Comment by judge2020

6 days ago

> - When you sign in to Google, you sign in browser-wide. Google now gets all of your browsing data, perfect for advertising. (If you ever doubt it, go check out Google Takeout. You'll be shocked at the amount of data you see there.)

I have yet to see evidence that Google uses browser sync data for advertising.

Go do something in chrome (look for cruises maybe), then delete the activity from myactivity.google.com, then wipe and reinstall chrome. You will see that you aren’t advertised based on that activity yet it’s still in your chrome history.

>I have yet to see evidence that Google uses browser sync data for advertising.

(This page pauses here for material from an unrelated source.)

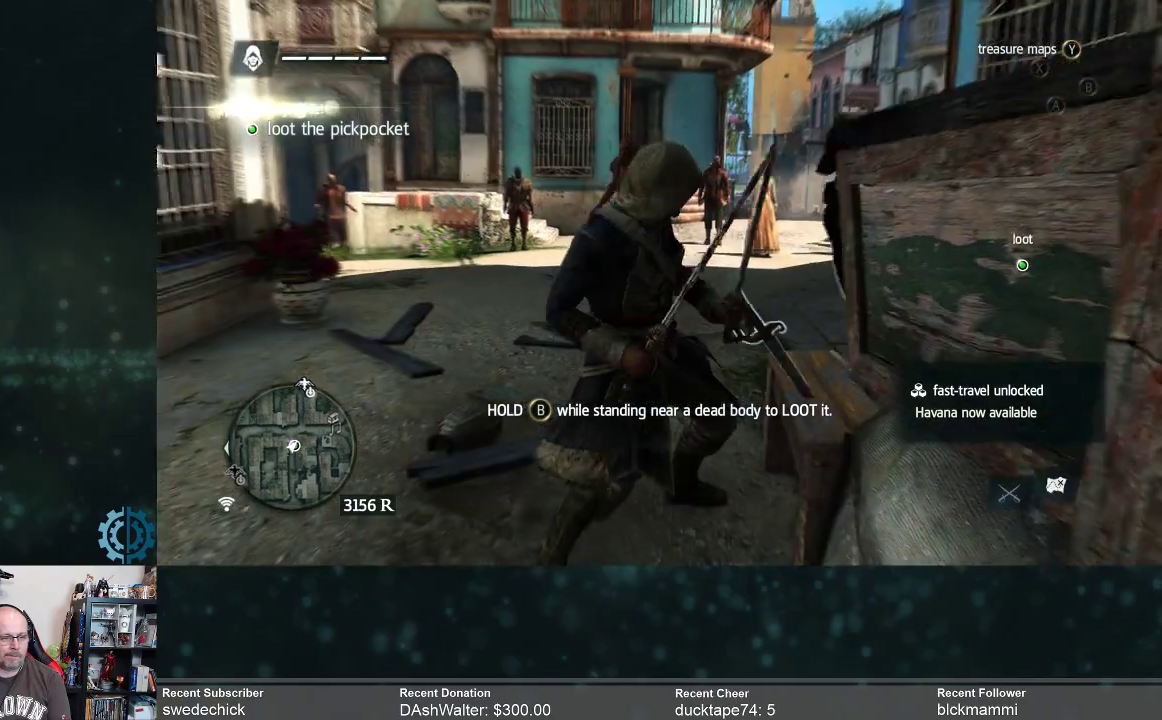
{"dt_ms": 500, "buttons": [], "left_stick": "center", "right_stick": "right", "events": [[367, "right_stick", "right"]]}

Then you probably don't get out much:

https://www.theverge.com/2024/5/31/24167119/google-search-al...

Another major point highlighted by Fishkin and King relates to how Google may use Chrome data in its search rankings. Google Search representatives have said that they don’t use anything from Chrome for ranking, but the leaked documents suggest that may not be true. One section, for example, lists “chrome_trans_clicks” as informing which links from a domain appear below the main webpage in search results. Fishkin interprets it as meaning Google “uses the number of clicks on pages in Chrome browsers and uses that to determine the most popular/important URLs on a site, which go into the calculation of which to include in the sitelinks feature.”

  • It sounds like that might be talking about the hyperlink `ping` param: https://developer.mozilla.org/en-US/docs/Web/API/HTMLAnchorE...

    It could be marked as chrome because Firefox doesn’t support it (without a default-off config value) and Safari technically implemented it at a later date than Chrome, with non-chromium Edge supporting it years after chrome.

    This would indicate Google is using chrome to tell it when (via its support of the ping property) but wouldn’t indicate they are decrypting and analyzing chrome sync data.